# Illustrator 10 - CMYK Export!



## TrixTrillian (21. April 2004)

Hey,

hab ne Frage bezüglich des Grafik Exports beim Adobe Illustrator (vmtl. 'ne generelle Geschichte): Druckereien möchten gerne CMYK Dateien haben, bei aufwändigen Grafiken, die ich dann als CMYK TIFF Datei exportiere, werden die Farben (vor allem die Blautöne) stark verfälscht. Kann ich das irgendwie umgehen?

MfG
Sebastian


----------



## Markus Kolletzky (21. April 2004)

Hi,

Das wird wohl daran liegen, dass Du Dein Bild vorher im RGB-Modus bearbeitet hast. Und wenn Du dann Dein Bild in CMYK umwandelst, werden vermehrt, wie Du schon beschrieben hast, die Blau-töne enorm verzerrt. 
Also empfehle ich Dir, so leid es mir tut, das Bild nochmal gleich im CMYK-Bereich zu bearbeiten.
Wenn mir noch eine andere Möglichkeit einfallen sollte, Dein Bild dennoch zu retten, werde ich es sofort posten, ich mach mich mal schlau.

Gruss vom ALF


----------



## TrixTrillian (21. April 2004)

Ja, daran habe ich auch schon gedacht, aber auch wenn ich das Bild im CMYK Format in den Illustrator lade, wirds weiterhin verändert beim exportieren ... ich probier nochmal bißchen rum, danke schonmal für die (schnelle) Antwort

MfG
Sebastian


----------



## TrixTrillian (21. April 2004)

Also, folgender Fortschritt: Beim Export im Photoshop (als CMYK Grafik, auch als solche angelegt & bearbeitet) wird mein ursprüngliches dunkelblau schonmal lila ... klasse ... dann beim exportieren dieser Grafik aus dem Illustrator (als CMYK Grafik, auch als solche angelegt & bearbeitet) wirds zu einem schönen hellblau / türkis. Warum werden CMYKs nirgendwo farbecht ausgegeben?

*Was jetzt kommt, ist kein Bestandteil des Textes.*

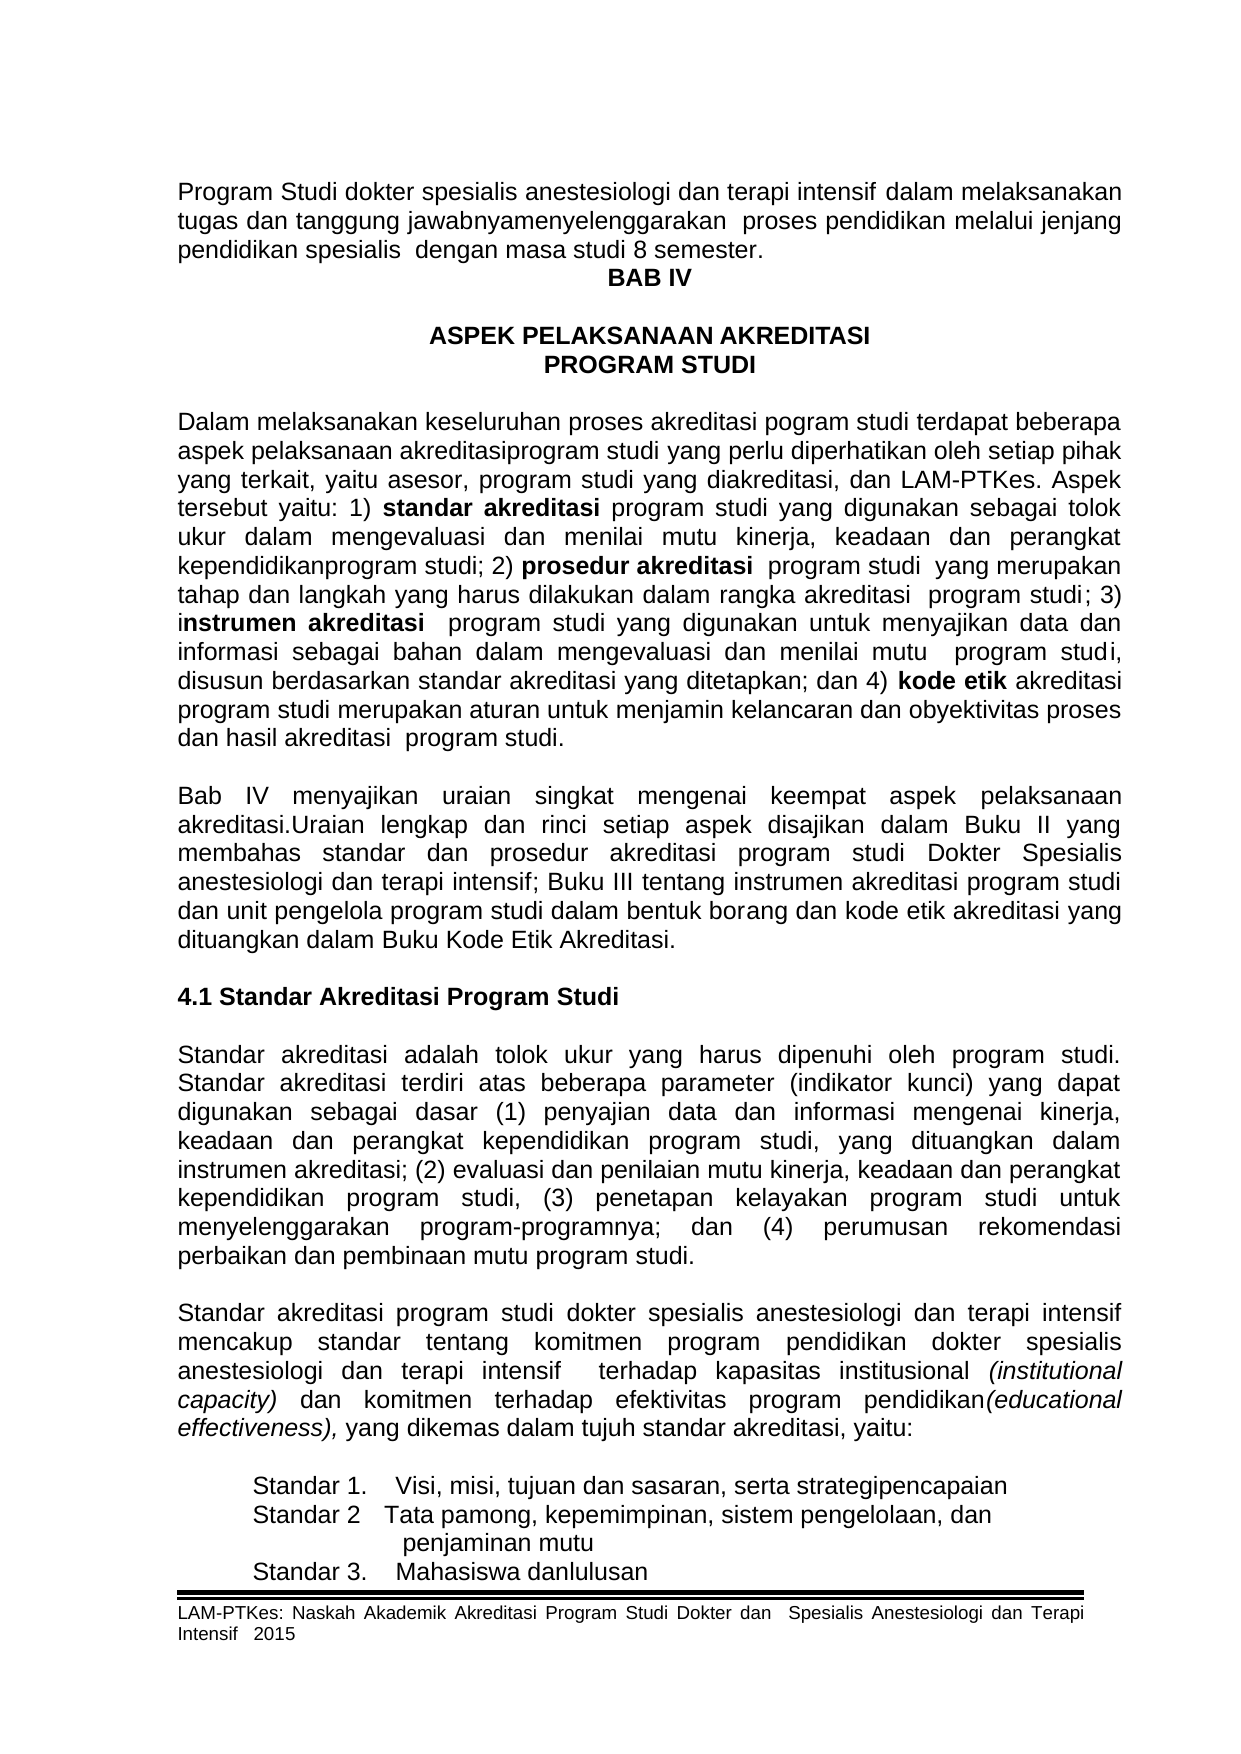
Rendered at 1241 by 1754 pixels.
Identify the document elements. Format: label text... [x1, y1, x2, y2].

text Bab IV menyajikan uraian singkat mengenai keempat aspek pelaksanaan akreditasi.Uraian lengkap dan rinci setiap aspek disajikan dalam Buku II yang membahas standar dan prosedur akreditasi program studi Dokter Spesialis anestesiologi dan terapi intensif; Buku III tentang instrumen akreditasi program studi dan unit pengelola program studi dalam bentuk borang dan kode etik akreditasi yang dituangkan dalam Buku Kode Etik Akreditasi. [177, 781, 1122, 953]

Ich kann mir kaum vorstellen, dass ich diese hellblaue Datei an eine Druckerei schicke und die mir den dunklen Farbton vom ersten Erstellen ausdrucken ... hat jemand damit Erfahrung

MfG
Sebastian


----------



## cantafunk (13. November 2004)

hallo,
habe gleiches problem. Kann jmd in dieser Hinsicht helfen?

Gruss
Canta


----------



## zechi (13. November 2004)

Naja ...

das Problem besteht zum einen darin, das auf einem RGB-Gerät (nämlich dein Monitor) ein CMYK-Bild ausgegeben wird. Deswegen sind da schonmal farbverschiebungen zu erwarten - warum aber grad bei tiff.dateien das so extrem ist, ist eine interessante frage. 
(die verschiebungen sind nur am Monitor zu sehen, bei einem proof ist da nix mehr von verfälschungen zu sehen.)

Vorschlag: schreib von illustrator aus statt ein tiff lieber ein pdf.


Druckereien freuen sich normalerweise über pdf


----------